Muito mais difícil foi para mim o primeiro contacto, porque em todo a minha vida eu nunca tinha "engatado" uma rapariga. Tentei espreitar os meus amigos nessa primeira cerimónia. Uns faziam apenas uma vénia e estendiam a mão, outros gaguejavam qualquer coisa que não se percebia, mas a grande maioria usava a elegante frase: "Dá-me a honra?". Esta fórmula foi a que se impôs e eu treinei-a quando em casa, no meu quarto, fazia uma vénia diante do fogâo, pronunciando as solenes palavras.
Tinha hegado o dia do difícil primeiro passo. Já ontem tinha tido ideias de fazer uma declaração, mas voltei para casa desencorajado, sem ter ousado sequer.

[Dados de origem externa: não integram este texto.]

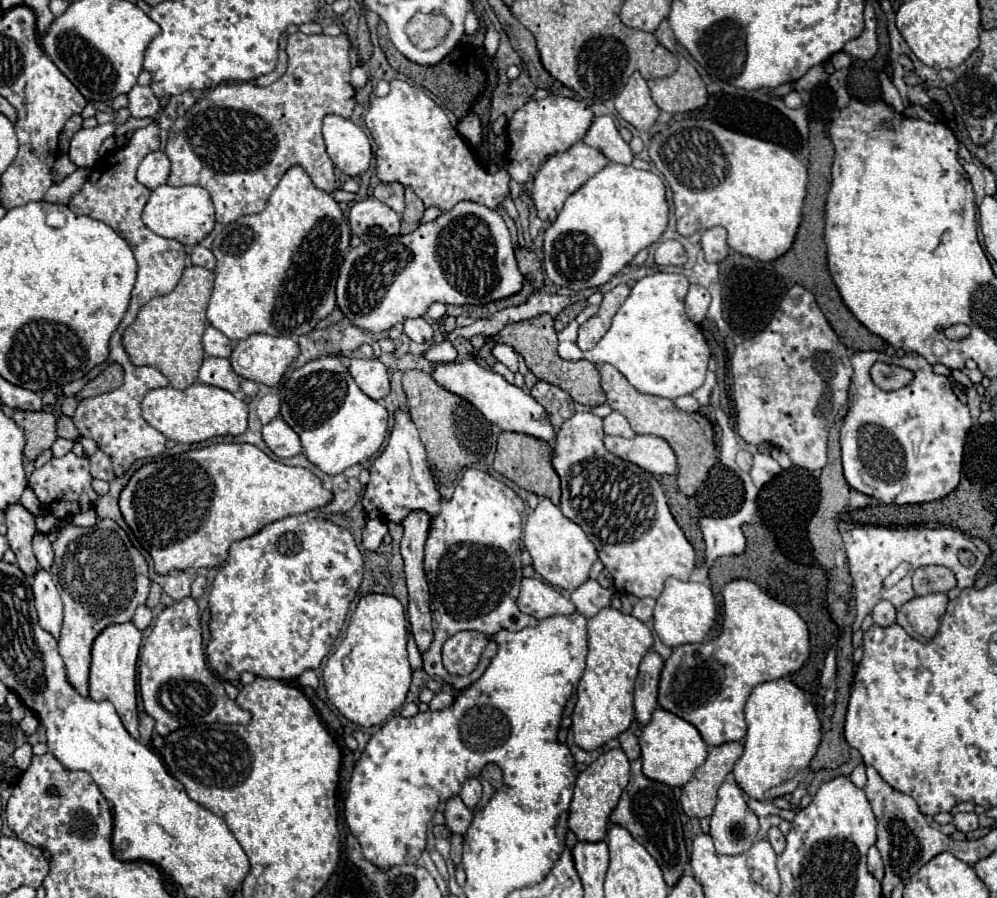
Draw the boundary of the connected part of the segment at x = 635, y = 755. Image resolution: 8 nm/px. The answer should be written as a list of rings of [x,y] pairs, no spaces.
[[[629,727],[625,733],[619,735],[619,741],[621,741],[621,749],[625,751],[625,755],[633,761],[633,759],[639,759],[641,757],[641,749],[639,749],[639,739],[635,735],[635,727]]]

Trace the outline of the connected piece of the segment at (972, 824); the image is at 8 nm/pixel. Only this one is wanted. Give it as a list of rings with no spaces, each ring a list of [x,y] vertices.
[[[955,813],[953,825],[963,833],[973,831],[973,829],[977,829],[977,815],[975,813]]]

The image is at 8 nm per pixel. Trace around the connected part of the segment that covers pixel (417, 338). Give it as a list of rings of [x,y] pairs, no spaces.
[[[417,317],[417,319],[407,319],[403,323],[403,331],[405,335],[415,341],[415,343],[423,343],[423,341],[431,341],[433,339],[433,327],[429,325],[427,319]]]

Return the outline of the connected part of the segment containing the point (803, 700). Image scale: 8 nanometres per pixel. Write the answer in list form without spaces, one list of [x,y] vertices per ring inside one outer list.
[[[775,679],[753,689],[745,705],[747,735],[745,753],[735,763],[733,775],[739,787],[753,799],[769,801],[779,795],[789,795],[799,785],[803,773],[809,769],[813,755],[821,741],[821,721],[815,707],[795,683]]]

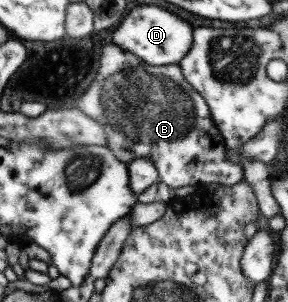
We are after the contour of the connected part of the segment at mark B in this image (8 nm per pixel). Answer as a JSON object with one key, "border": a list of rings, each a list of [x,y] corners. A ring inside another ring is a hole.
{"border":[[[109,43],[101,49],[96,76],[77,99],[75,107],[103,126],[106,139],[104,146],[109,148],[119,161],[128,164],[137,158],[150,159],[158,171],[158,181],[169,188],[209,183],[233,186],[244,181],[242,167],[230,160],[222,135],[210,118],[207,104],[185,81],[177,64],[149,66],[135,55],[121,51],[117,45]]]}

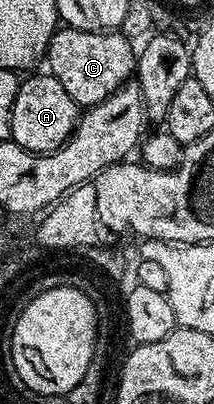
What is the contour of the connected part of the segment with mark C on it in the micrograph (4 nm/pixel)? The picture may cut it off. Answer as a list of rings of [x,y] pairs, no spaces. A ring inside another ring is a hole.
[[[59,27],[46,48],[45,63],[50,63],[49,75],[55,76],[68,94],[83,109],[104,102],[117,88],[135,75],[136,48],[118,30],[85,32],[79,28]]]

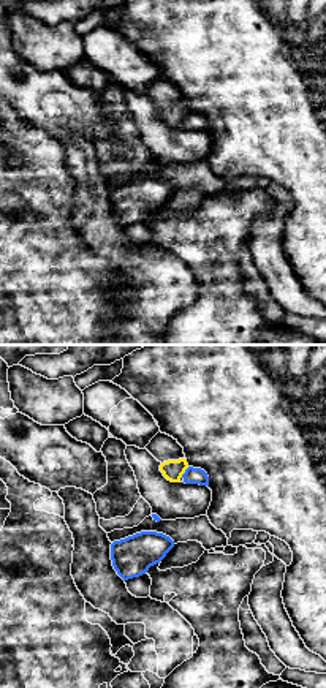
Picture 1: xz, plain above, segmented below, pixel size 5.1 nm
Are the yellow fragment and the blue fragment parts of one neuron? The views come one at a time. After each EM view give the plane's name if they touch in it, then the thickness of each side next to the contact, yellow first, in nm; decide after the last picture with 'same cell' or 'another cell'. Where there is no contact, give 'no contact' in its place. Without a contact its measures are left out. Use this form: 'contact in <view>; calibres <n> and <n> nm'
contact in xz; calibres 110 and 80 nm

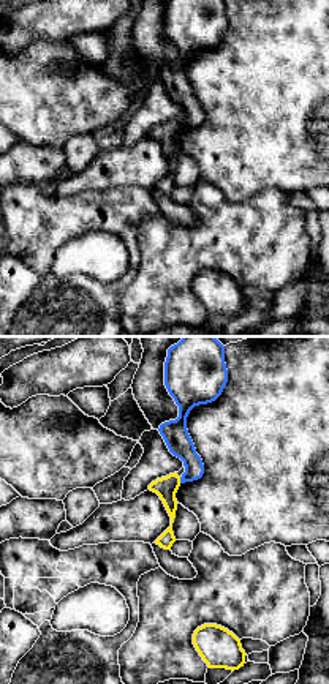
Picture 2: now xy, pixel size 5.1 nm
contact in xy; calibres 110 and 130 nm

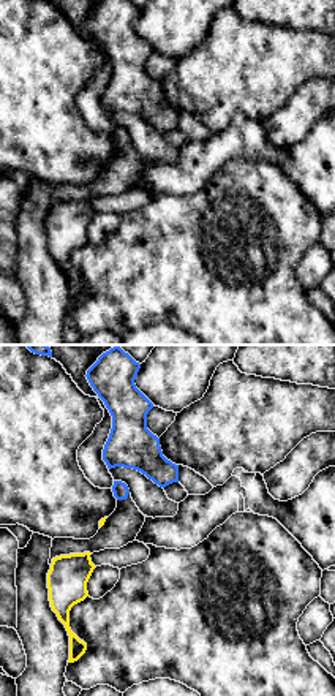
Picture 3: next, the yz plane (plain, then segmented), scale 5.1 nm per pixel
no contact

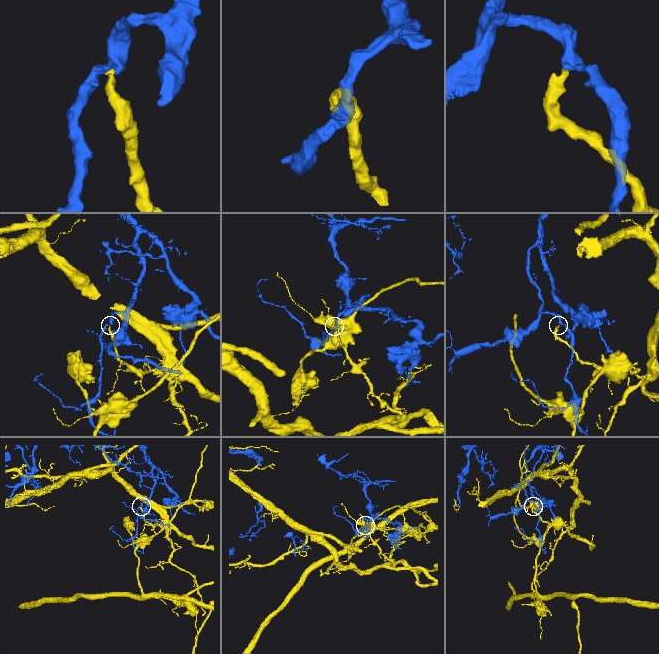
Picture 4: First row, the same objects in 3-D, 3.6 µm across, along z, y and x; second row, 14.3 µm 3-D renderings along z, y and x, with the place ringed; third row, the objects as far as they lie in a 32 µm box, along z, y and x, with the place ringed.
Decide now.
another cell

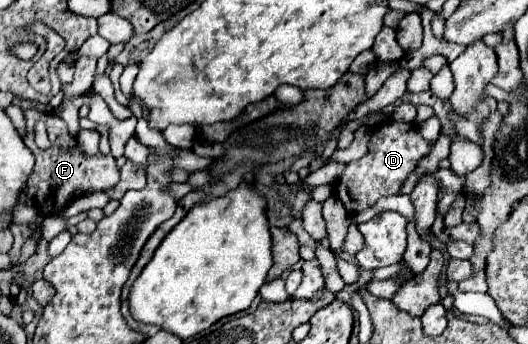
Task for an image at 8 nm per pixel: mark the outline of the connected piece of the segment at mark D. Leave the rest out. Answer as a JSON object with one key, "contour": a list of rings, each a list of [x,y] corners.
{"contour":[[[386,122],[374,128],[368,154],[362,160],[346,164],[342,178],[336,184],[336,196],[342,200],[348,214],[358,214],[370,206],[374,206],[380,198],[400,194],[406,178],[418,168],[418,162],[430,154],[434,148],[432,142],[424,140],[414,124],[406,122]]]}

Hoje prometi a mim mesmo fazer impreterivelmente o que eu tanto receava e desejava-o com o coração a bater e numa aflição enorme, como se fosse um criminoso, dirigi-me para a pista de gelo e creio que tinha as mãos a tremer quando estava a por os patins. E então lancei-me no meio da multidâo, desenhando uma larga curva e esforçando-me por dar ao meu rosto um pouco da minha segurança habitual e da minha autoconfiança. Percorri duas vezes toda a longa pista em tempo record; o ar cortante e o movimento veloz fizeram-me bem.
De repente, mesmo debaixo da ponte, fui, cheio de raiva, de encontro a alguém e caí desamparado para o lado. Mas sobre o gelo estava sentada a linda Emma, visisvelmente a dominar a dor, e ela olhou para mim cheia de reprovação. Diante dos meus olhos todo o mundo andava à roda.
Estávamos agora de pé, em frente um do outro, amedrontados e perplexos, e sem dizer palavra. O casaco de peles, o rosto e o cabelo da linda raparigaatordoavam-me por estarem tão estranhamente perto. Esforcei-me sem conseguir lembrar-me de uma desulpa qualquer e continuei a ter o boné amarfanhado na mão. E de repente, enquanto me parecia ter os olhos enevoados, fiz mecanicamente uma profunda vénia e murmurei: "Dá-me a honra?"
Ela não disse nada, mas pegou-me nas mãos com os seu dedos delicados, e eu senti-lhes o calor através da luva e senti-me desvanecido. Sentia-me tão bem como num sonho fantástico. Uma sensação de felicidade, vergonha, calor, prazer e perplexidade quase me roubou a respiração. Passámos bem um quarto de hora a patinar juntos. Então, delicadamente, numa paragem, ela retirou as mãos, disse "Muito obrigada!" e continuou sózinha, enquanto eu, em atraso, punha o boné, ficando ainda muito tempo no mesmo lugar. Só mais tarde é que reparei que durante todo aquele tempo ela não tinha dito uma única palavra.
O gelo derreteu e não pude repetir a minha tentativa. Foi a minha primeira aventura de amor. Mas passaram muitos anos até eu realizar o meu sonho e pôr a minha boca sobre a boca vermelha de uma rapariga.